[Dataset extract Boundary: Start]

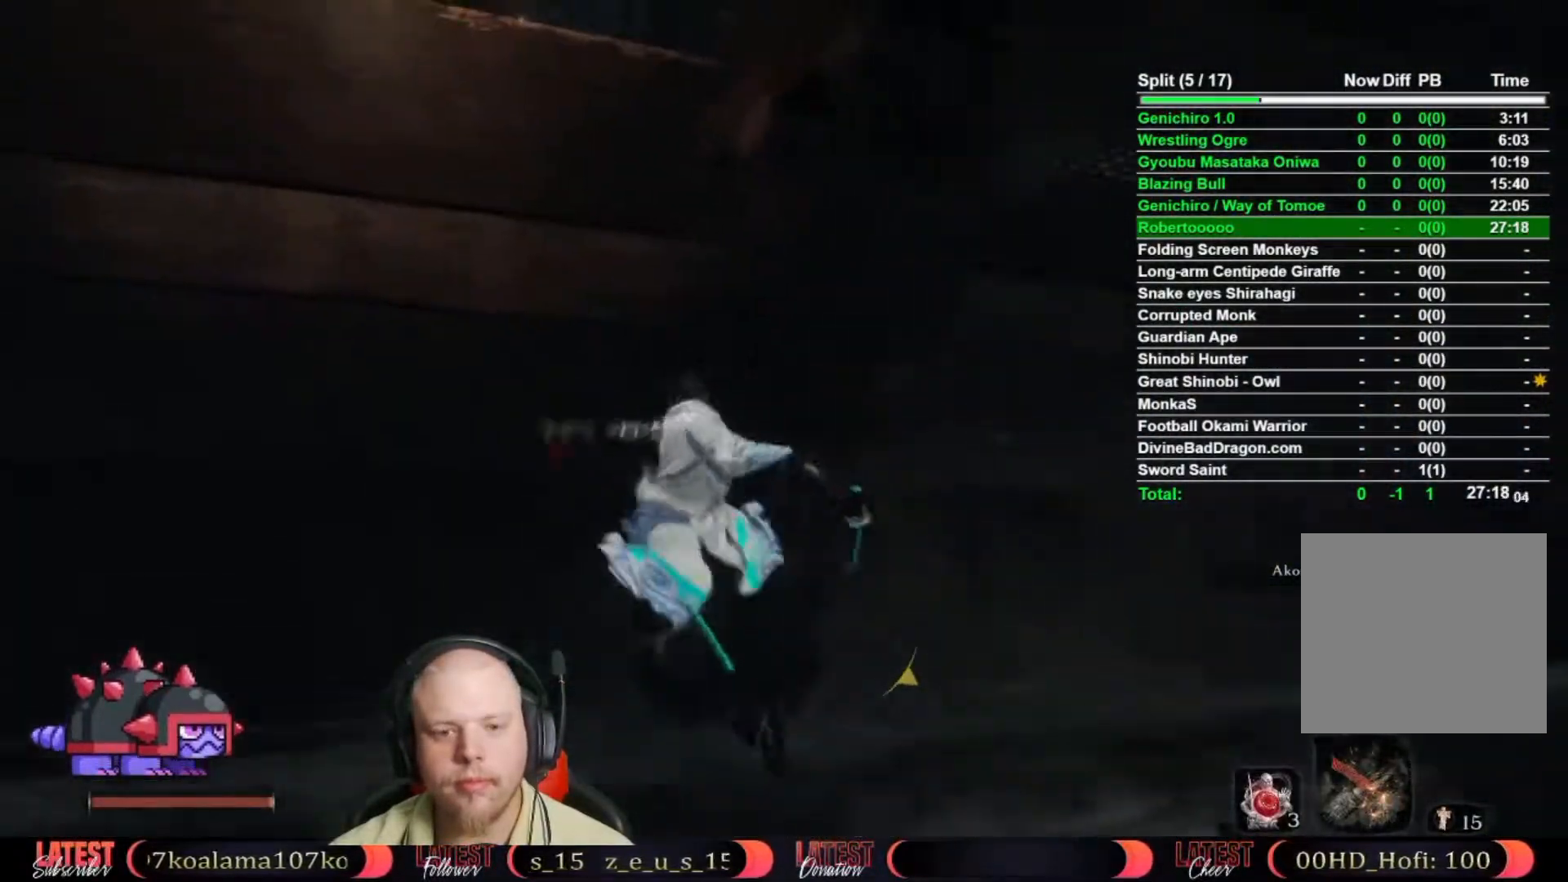
{"dt_ms": 500, "buttons": [], "right_stick": "up-right", "button_events": [[67, "A", "down"], [183, "A", "up"]]}
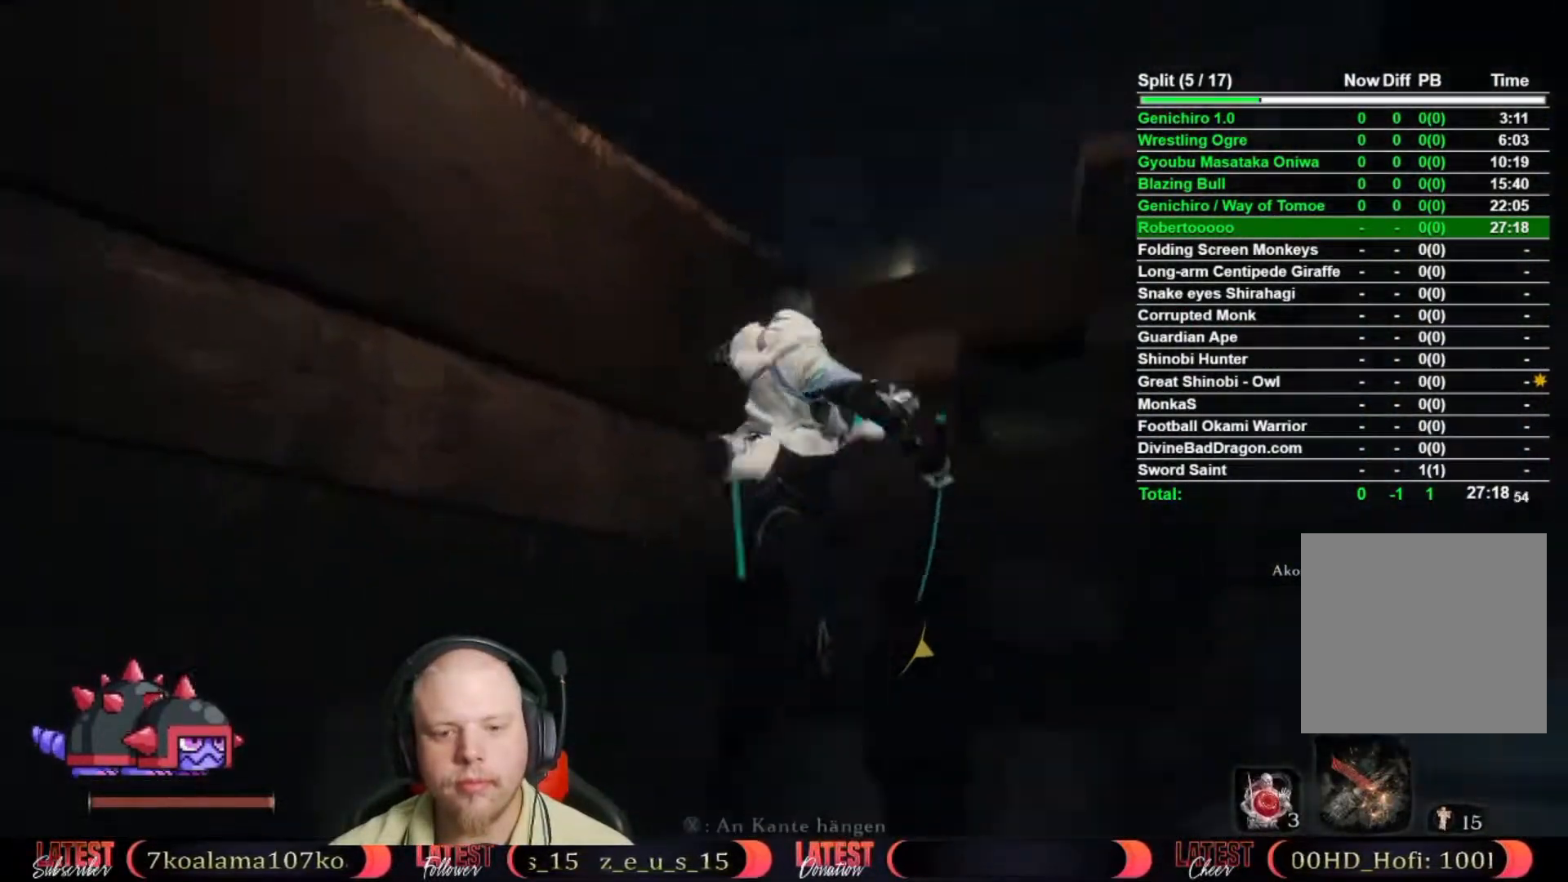
{"dt_ms": 500, "buttons": [], "right_stick": "down", "button_events": [[117, "A", "down"], [217, "A", "up"]]}
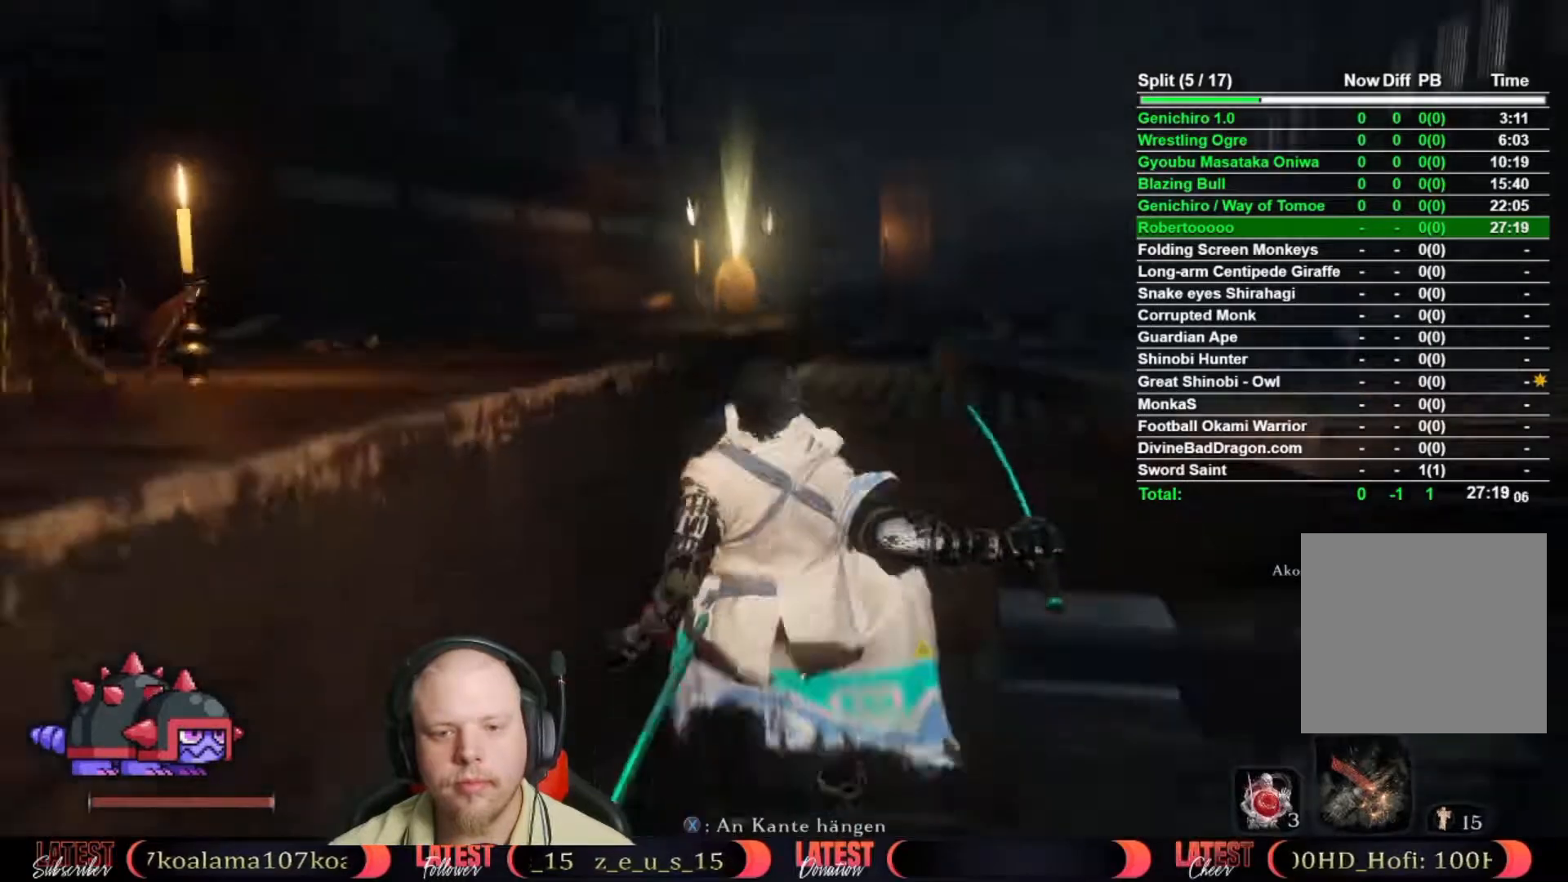
{"dt_ms": 500, "buttons": [], "right_stick": "center", "button_events": []}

[Dataset extract Boundary: End]

Word-for-word repeat, images excluded: return all the data.

{"dt_ms": 500, "buttons": [], "right_stick": "up-right", "button_events": [[67, "A", "down"], [183, "A", "up"]]}
{"dt_ms": 500, "buttons": [], "right_stick": "down", "button_events": [[117, "A", "down"], [217, "A", "up"]]}
{"dt_ms": 500, "buttons": [], "right_stick": "center", "button_events": []}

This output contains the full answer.